Ah I can't wait to see these stuffed in OtterBox's and bolted to skiffs... ;D


----------



## blackloon (Aug 9, 2010)

Hi ....do you know if the Ipad with the navionics gives the actual depth information as you move around over the different depths? (not the chart depth numbers) I've called the Mac store and they are not sure. 

Cheers
Blackloon


----------



## iMacattack (Dec 11, 2006)

no, only posted mean low tide depths. you would need a depth sounder for actual depths.


----------



## Angelica_Vire (Mar 11, 2011)

[edit]Spamming is wrong[/edit]


----------



## jsnipes (May 1, 2011)

looks kind of cool but no chance i am paying for an iphone and an ipad version separately. if they were bundled good chance i would buy it and look at ipad at home and be able to glance/double check the iphone while out on the water.


----------



## randolphaknight (Oct 10, 2010)

You can get the least expensive non-data wi-fi only iPad (even an old used one) and tether it wirelessly to the data on your iPhone, so only one data plan to pay for. So only iPad needs waterproof case and can leave iPhone in a bag or plugged into power nearby.


----------



## MariettaMike (Jun 14, 2012)

I've tried the Navionics on my iPhone and prefer the "GPS Kit" app because it doesn't white out the Satellite image of the flats, sand bars, and channels like the Navionics does.
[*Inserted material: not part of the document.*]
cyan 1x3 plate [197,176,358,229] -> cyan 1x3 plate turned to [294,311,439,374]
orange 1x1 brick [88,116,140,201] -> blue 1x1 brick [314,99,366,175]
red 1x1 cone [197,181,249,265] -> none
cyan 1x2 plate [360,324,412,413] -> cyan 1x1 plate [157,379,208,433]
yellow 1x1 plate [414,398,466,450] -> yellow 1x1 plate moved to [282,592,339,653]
But with no waypoints you have to know where you want to go.

Considering I put my boat on a small 20' wide bar that is not shown on the Navionics map while struggling to see the IPhone display in bright sunlight while following an old track on my Lowrance shows that there is no substitute for plain old-fashioned eyesight. (I guess that's what co-pilots are for.)

Unless you have a way to mount that iPad out of the sun I don't see how you could ever use it while cruising.


----------